Das Lynley dabei immer noch wie ein schüchterner Pubertierender vorgeht und in dieser Beziehung immer der reine „Softie“ bleiben wird, kennt der Leser ja bereits aus den damaligen Annäherungen an seine erste, einem Mord zum Opfer gefallene, Frau Helen. Auch wenn Deirdre, die „Neue“, durch George mit einem ganz anderen „Typ Frau“ versehen wurde, ein wenig „aufgebacken“ wird diese Romanze schon, wie eine Wiederholung auf nicht ganz so komplexen und sich nicht ganz so lange hinziehenden „Werbungserleben“.
Zurück ist Lynley auch in der Ermittlungsarbeit. Wobei diesmal zunächst im eigentlichen Sinne kein echter „Fall“ vorliegt, sondern ein häusliches Drama um den Nachbarn Barbara Havers, den diese sehr schätzt. Ein Drama um das „Verlassen werden“ von seiner Lebensgefährtin, die mit dem gemeinsamen Kind, der ebenfalls bereits den Lesern der Lynley Romane lange bekannten Haddiyah, verschwindet, ohne eine Spur zu hinterlassen.
Was nicht lange so bleiben wird. Denn irgendwann steht diese Frau vor der Tür des Nachbarn Azhar und beschuldigt diesen der Entführung seiner Tochter in Italien.

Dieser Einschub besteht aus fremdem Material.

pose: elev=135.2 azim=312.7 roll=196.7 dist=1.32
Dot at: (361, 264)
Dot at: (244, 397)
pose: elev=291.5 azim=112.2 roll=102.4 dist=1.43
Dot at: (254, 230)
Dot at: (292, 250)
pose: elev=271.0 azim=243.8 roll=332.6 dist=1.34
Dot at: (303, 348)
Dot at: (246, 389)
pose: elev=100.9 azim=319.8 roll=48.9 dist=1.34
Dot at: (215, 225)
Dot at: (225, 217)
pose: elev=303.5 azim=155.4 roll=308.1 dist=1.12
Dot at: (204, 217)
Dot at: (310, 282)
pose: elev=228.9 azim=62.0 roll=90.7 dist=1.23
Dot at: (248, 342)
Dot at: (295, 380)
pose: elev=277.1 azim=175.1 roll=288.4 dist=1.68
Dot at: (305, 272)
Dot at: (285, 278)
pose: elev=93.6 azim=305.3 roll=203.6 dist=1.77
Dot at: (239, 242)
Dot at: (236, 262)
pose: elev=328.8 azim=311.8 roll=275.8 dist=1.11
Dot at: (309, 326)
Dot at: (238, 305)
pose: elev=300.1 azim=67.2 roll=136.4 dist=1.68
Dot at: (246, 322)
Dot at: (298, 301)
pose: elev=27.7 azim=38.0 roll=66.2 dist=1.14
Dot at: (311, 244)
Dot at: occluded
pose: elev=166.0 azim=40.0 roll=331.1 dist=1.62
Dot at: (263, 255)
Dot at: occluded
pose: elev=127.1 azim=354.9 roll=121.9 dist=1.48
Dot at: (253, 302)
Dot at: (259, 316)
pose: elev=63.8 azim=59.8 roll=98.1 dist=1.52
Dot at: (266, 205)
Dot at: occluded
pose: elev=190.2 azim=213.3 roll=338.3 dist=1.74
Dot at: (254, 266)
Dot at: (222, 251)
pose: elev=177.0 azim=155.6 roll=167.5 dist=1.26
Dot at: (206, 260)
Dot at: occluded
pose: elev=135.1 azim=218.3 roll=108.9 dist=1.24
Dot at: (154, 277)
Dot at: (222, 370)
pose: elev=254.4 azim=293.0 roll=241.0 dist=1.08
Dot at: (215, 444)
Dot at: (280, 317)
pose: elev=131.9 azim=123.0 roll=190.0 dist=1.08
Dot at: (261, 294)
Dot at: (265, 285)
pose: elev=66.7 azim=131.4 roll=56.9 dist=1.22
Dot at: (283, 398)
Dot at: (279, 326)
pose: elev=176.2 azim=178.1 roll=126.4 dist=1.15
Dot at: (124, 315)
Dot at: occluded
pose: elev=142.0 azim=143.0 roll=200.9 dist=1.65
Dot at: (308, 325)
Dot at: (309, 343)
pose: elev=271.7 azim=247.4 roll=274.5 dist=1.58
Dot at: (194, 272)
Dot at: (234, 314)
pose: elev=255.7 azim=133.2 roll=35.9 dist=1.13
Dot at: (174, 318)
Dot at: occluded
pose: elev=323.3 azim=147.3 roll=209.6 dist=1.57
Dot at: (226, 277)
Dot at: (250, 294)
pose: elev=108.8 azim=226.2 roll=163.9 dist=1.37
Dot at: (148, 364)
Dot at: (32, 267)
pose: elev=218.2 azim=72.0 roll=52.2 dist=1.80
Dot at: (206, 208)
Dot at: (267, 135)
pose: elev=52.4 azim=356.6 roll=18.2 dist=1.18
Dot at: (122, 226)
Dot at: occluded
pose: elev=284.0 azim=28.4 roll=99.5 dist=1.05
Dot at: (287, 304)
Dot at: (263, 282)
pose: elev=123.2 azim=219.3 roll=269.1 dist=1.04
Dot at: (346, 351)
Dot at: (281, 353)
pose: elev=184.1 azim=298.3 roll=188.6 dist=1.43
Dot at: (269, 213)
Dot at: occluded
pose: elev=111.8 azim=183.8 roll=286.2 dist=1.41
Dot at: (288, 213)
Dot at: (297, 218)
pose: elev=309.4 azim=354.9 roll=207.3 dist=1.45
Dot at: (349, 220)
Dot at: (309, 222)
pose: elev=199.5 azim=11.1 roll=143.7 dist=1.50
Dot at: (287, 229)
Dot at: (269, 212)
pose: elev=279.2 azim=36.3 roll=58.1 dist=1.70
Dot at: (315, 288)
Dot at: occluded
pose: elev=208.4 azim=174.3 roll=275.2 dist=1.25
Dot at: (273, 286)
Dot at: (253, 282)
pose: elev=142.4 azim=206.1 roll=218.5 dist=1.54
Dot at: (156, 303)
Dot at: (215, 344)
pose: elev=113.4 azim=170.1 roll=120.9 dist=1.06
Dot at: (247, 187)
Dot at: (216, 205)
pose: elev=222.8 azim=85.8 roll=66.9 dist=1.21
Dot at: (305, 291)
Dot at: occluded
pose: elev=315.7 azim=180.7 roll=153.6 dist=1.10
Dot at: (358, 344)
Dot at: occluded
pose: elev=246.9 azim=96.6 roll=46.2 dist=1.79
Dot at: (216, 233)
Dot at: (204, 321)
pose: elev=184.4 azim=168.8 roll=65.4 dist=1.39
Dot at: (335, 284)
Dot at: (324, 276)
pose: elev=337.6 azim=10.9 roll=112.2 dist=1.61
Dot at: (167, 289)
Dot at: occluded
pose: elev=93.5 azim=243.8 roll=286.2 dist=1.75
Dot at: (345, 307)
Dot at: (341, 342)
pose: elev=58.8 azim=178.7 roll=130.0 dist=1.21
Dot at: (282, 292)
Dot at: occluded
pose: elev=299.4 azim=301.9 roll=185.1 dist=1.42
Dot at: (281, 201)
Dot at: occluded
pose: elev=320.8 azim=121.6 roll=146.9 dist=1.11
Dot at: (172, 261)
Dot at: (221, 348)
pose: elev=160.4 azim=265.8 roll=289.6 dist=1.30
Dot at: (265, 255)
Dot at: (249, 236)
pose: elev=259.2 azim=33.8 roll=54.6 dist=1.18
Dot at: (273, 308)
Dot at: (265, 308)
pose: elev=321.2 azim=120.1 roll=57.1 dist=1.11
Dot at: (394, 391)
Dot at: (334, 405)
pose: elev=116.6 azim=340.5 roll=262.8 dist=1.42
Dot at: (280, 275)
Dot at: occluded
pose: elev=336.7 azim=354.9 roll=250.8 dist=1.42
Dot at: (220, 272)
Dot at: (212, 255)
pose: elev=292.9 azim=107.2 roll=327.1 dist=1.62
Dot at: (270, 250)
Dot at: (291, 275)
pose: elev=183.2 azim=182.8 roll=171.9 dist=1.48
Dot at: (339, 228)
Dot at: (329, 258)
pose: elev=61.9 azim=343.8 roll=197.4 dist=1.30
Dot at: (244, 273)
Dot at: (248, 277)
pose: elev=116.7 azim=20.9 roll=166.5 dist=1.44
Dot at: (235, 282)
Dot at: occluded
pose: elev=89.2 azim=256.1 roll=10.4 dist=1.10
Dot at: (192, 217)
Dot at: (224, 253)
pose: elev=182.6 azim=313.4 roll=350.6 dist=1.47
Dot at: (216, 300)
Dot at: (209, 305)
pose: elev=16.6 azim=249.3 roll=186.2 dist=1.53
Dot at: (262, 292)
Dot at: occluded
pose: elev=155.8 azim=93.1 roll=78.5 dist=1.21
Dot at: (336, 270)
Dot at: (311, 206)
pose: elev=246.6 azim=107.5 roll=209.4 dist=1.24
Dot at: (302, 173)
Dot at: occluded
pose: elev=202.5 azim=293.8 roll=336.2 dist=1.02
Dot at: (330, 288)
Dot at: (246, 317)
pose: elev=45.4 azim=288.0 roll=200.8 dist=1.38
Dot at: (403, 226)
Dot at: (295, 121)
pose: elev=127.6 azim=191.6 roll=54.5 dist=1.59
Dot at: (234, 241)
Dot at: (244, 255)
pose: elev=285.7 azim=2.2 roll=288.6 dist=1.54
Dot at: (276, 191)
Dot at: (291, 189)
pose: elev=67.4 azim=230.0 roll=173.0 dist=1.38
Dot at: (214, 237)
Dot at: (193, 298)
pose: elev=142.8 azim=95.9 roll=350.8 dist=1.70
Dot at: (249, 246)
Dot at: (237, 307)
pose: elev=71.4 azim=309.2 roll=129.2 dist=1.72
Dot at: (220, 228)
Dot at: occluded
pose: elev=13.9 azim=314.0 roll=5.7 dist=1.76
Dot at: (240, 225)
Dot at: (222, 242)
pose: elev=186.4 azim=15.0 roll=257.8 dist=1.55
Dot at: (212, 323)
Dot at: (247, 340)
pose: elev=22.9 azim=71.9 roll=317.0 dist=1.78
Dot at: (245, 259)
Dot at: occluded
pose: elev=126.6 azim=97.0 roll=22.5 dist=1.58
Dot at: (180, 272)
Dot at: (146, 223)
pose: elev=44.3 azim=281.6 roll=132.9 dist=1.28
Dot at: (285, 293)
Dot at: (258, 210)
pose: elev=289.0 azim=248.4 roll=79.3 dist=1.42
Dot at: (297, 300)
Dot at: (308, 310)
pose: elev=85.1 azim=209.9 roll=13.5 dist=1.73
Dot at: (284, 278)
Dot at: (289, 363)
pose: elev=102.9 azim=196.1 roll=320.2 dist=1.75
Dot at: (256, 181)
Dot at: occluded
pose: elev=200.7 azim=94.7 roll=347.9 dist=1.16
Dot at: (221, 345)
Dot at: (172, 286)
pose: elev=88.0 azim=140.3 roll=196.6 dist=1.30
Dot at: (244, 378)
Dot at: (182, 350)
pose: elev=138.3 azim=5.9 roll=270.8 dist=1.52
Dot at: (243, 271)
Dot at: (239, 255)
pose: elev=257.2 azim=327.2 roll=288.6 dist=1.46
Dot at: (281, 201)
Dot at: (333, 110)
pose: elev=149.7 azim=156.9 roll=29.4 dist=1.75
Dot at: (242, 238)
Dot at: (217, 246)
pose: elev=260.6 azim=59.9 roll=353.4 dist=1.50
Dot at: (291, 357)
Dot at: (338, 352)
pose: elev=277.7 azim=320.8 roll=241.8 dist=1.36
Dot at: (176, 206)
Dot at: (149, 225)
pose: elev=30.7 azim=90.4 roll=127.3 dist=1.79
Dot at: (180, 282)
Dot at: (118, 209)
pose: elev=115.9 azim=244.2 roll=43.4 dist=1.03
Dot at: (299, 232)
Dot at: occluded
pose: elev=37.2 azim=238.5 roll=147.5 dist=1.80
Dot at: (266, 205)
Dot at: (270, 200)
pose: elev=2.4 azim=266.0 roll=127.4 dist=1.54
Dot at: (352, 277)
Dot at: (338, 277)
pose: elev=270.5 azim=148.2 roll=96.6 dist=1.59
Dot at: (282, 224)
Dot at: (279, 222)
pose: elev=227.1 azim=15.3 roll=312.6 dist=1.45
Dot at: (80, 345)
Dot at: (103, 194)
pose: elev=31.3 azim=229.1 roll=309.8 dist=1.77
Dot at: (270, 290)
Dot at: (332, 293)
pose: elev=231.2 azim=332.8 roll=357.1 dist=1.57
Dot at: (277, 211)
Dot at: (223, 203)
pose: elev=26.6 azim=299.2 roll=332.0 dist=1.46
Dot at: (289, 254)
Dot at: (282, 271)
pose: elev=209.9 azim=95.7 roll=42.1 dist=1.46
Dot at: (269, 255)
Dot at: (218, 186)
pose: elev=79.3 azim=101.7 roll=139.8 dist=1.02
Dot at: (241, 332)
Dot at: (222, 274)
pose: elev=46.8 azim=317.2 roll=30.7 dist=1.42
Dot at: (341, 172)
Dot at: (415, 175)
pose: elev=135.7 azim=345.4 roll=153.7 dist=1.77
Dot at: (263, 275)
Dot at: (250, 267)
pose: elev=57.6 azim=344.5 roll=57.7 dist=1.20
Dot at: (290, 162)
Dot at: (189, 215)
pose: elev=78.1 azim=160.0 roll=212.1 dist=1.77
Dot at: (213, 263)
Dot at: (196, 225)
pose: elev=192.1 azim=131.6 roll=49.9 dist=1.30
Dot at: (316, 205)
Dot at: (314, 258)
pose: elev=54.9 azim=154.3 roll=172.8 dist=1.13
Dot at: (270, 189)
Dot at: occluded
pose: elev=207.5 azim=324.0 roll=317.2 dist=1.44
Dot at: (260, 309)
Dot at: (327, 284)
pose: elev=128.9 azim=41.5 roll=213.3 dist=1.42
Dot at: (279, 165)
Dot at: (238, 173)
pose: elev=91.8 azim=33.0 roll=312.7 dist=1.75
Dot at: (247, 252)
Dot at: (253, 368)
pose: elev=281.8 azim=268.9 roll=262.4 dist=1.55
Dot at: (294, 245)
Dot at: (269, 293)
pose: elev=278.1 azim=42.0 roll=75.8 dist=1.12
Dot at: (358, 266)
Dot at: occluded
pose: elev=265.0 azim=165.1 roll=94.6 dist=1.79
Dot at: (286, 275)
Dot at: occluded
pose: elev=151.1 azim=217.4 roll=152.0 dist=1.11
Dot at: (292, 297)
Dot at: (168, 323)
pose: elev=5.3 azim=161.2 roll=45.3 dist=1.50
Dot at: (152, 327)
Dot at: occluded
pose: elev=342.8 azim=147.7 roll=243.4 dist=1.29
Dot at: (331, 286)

Während Havers alle Regeln beugt, um Azhar, dem Nachbarn und Vater Haddiyahs, zur Seite zu stehen und dessen Unschuld zu beweisen, übernimmt Lynley die Ermittlungen in Italien. Mit allseits überraschenden Wendungen und Spuren, die lange Zeit ein eher diffuses Bild ergeben, vielfach aber in Richtung einer Schuld Azhars zu deuten beginnen. Was Havers nicht hinzunehmen bereit ist und sie in tiefen Konflikt mit ihrer Dienststelle und der gemeinsamen Vorgesetzten bringen wird. Soweit, dass der Leser sich im zweiten Drittel des Buches immer deutlicher zu fragen beginnt, wo da noch ein Schlupfloch sein könnte, um Havers auch nach Ende des Buches noch im Dienst von Scotland Yard oder überhaupt auf freiem Fuß zu erleben.
Dieser Teil der Geschichte darf im Übrigen als die große Stärke des Buches benannt werden. Sich Barbara Havers in solch intensiver Weise zuzuwenden und den Leser Teil an den zunehmenden, fast folgerichtig kommenden Verstrickungen der Polizistin nehmen zu lassen, das gibt dem Buch einen spannenden und dichten roten Faden. Mit intensivem Auf und Ab, mit neuen Verbündeten und alten Feinden, mit einer Belastungsprobe aller Beziehungen und mit einem Einblick in eine trostlose, innere Einsamkeit, die den Leser nicht kalt lässt.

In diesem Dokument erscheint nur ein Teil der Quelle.